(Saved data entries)
┄┄┄┄┄┄
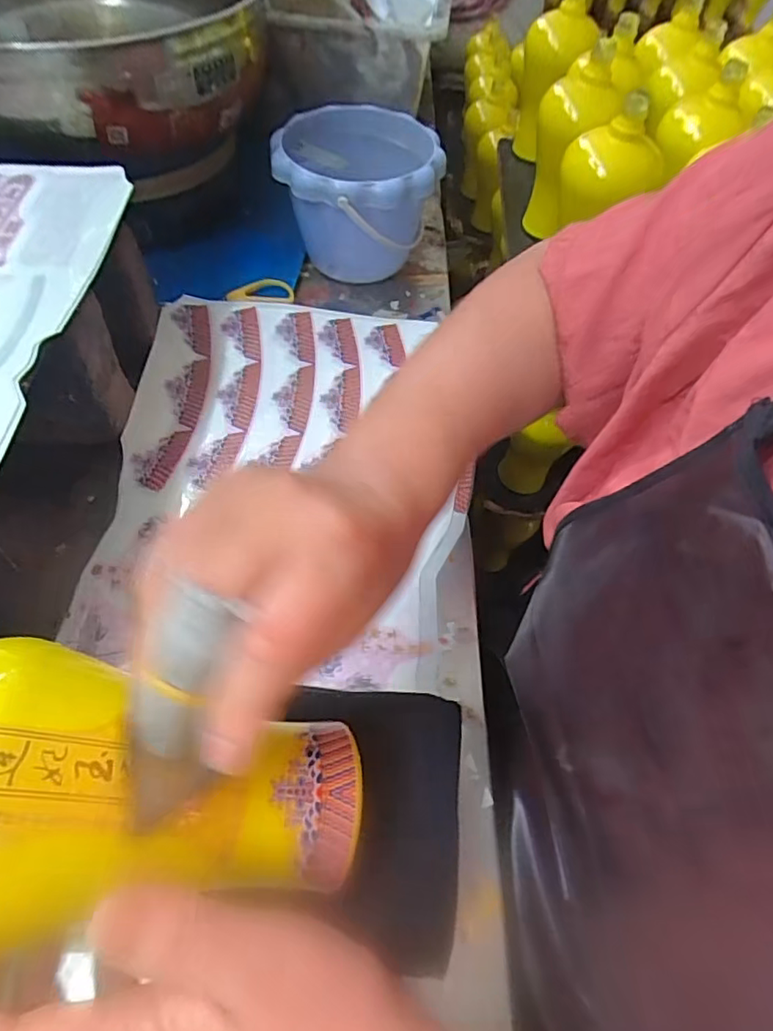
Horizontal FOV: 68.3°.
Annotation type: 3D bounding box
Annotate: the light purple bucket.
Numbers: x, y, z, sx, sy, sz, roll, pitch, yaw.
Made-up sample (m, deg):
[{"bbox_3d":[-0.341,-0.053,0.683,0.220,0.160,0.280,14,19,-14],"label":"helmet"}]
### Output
┄┄┄┄┄┄
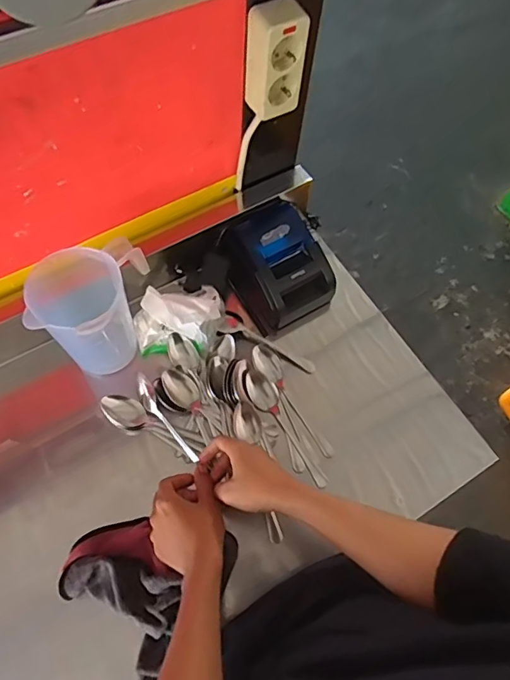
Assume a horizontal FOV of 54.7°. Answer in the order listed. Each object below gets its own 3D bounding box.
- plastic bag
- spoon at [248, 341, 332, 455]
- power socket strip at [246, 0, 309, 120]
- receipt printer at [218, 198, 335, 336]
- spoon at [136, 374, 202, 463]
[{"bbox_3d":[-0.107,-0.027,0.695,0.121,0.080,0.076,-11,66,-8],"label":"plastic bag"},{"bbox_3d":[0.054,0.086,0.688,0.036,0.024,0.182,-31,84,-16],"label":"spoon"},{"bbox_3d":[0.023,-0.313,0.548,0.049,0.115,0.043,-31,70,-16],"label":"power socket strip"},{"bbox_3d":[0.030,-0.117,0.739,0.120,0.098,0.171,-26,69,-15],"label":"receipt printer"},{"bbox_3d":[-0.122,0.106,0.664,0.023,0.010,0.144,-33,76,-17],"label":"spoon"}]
┄┄┄┄┄┄
Given the word "bounding", show every line of the records that contains it.

> [WRITTEN RESPONSE]:
Annotation type: 3D bounding box
Assume a horizontal FOV of 54.7°. Answer in the order listed. Each object below gets its own 3D bounding box.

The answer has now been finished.